C.J. Lawrence Weekly – The Patient is in Recovery and the Prognosis for Health Care Stocks Look Good
Health care stocks have been some of the market’s worst performers year-to-date. The S&P 500 Health Care Sector Index is up 6% since Jan 1, 2019, lagging the S&P 500 by over 13%. The sector is tracking ahead of only Energy, which is down ~1.0% for the year. The underperformance comes despite relatively robust and consistent earnings growth and expectations. But, understandably, its difficult for investors to get excited about health care stocks when presidential candidates are using the sector as their platform pinata, the President is threatening executive action on drug prices, and record penalties are being levied by judges and juries against pharmaceutical and device manufacturers and distributors in marquee litigation. To be sure, there is bi-partisan support in Congress to drive consumer health care costs lower, and its likely that some new regulations and/or laws will be implemented regardless of which party takes control of the executive and legislative branches of government in the next elections. But irrespective of election outcomes, health care will remain a meaningful component of the U.S. economy and demographics support the thesis that the U.S. population’s medical needs are growing.
By 2029, when the last round of baby boomers reaches retirement age, the number of Americans 65 or older will climb to more than 71 million, up from about 41 million in 2011, a 73% increase, according to U.S. Census Bureau estimates. Meanwhile, a study by the Kaiser Family Foundation shows consumers over the age of 55 account for more than 50% of U.S. medical spending. Thus, regardless of potential changes in the way health care is administered, the demand for medical services will continue to grow. As Americans live longer lives, that pool is expected to expand even further. But despite the bullish fundamental outlook, health care stocks are trading at reduced price-earnings and price-cash flow multiples on regulatory fears and uncertainty. After lagging the broader market for over a year, the risks look to be mostly priced in, setting the stage for potential upside and outperformance.

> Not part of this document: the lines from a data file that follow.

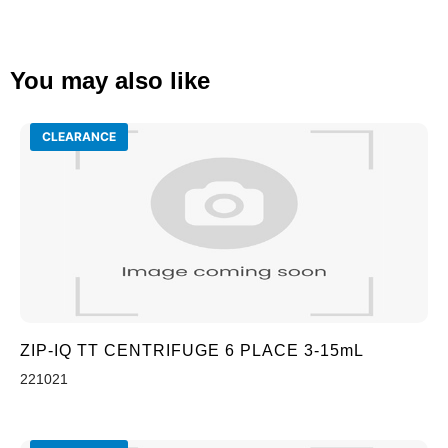
You may also like
CLEARANCE
ZIP-IQ TT CENTRIFUGE 6 PLACE 3-15mL
221021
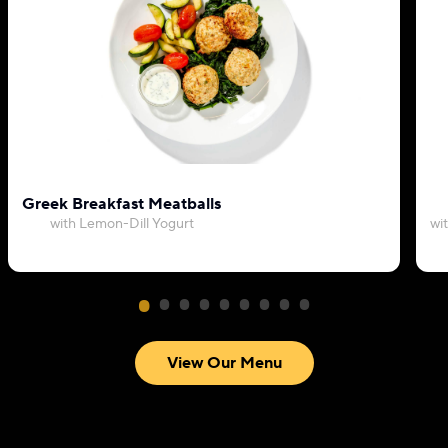
Greek Breakfast Meatballs
with Lemon-Dill Yogurt
wi
View Our Menu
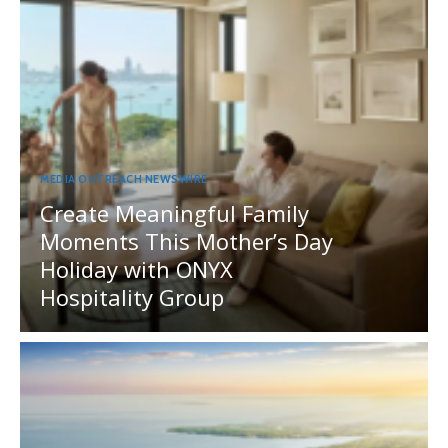
MEDIA OUTREACH NEWSWIRE
Create Meaningful Family
Moments This Mother’s Day
Holiday with ONYX
Hospitality Group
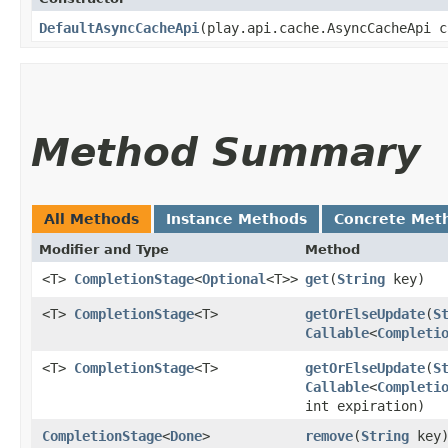
DefaultAsyncCacheApi
​(play.api.cache.AsyncCacheApi 
Method Summary
All Methods
Instance Methods
Concrete Met
Modifier and Type
Method
<T>
CompletionStage
<
Optional
<T>>
get
​(
String
key)
<T>
CompletionStage
<T>
getOrElseUpdate
​(
S
Callable
<
Completi
<T>
CompletionStage
<T>
getOrElseUpdate
​(
S
Callable
<
Completi
int expiration)
CompletionStage
<
Done
>
remove
​(
String
key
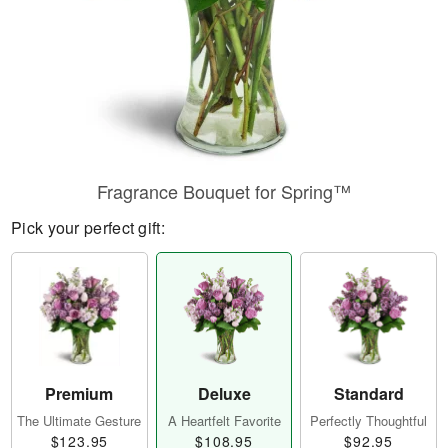
Fragrance Bouquet for Spring™
Pick your perfect gift:
Premium
Deluxe
Standard
The Ultimate Gesture
A Heartfelt Favorite
Perfectly Thoughtful
$123.95
$108.95
$92.95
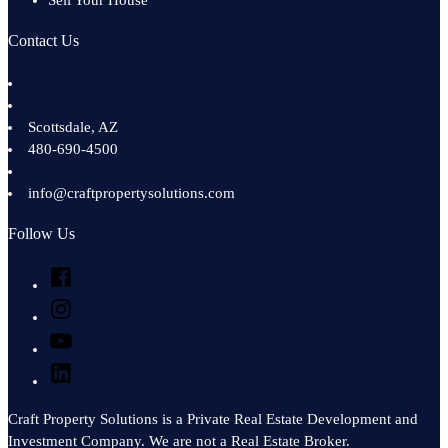
Sell Your House
Contact Us
Scottsdale
,
AZ
480-690-4500
info@craftpropertysolutions.com
Follow Us
Facebook
Instagram
YouTube
LinkedIn
Craft Property Solutions is a Private Real Estate Development and
Investment Company. We are not a Real Estate Broker.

As the health care field evolves, leadership is emerging in new areas. Advances in the areas of artificial intelligence, genomic sequencing and diagnostics, medical technology, robotic surgery, 3-D printing, and other developments are changing the way patients are monitored, diagnosed, and treated. In some cases, innovation is coming from established industry participants that possess the balance sheets to support entire product cycles, from discovery to commercialization. And in other cases, innovation is being driven by new entrants. Investors may find the current backdrop enticing, with opportunities across the risk spectrum. Cutting edge companies are now trading near historic low valuations, presenting patient investors with attractive entry points. The anti-health care company rhetoric may be at a fevered pitch, but history suggests that buying the leaders in the midst of all the noise can be a winning strategy.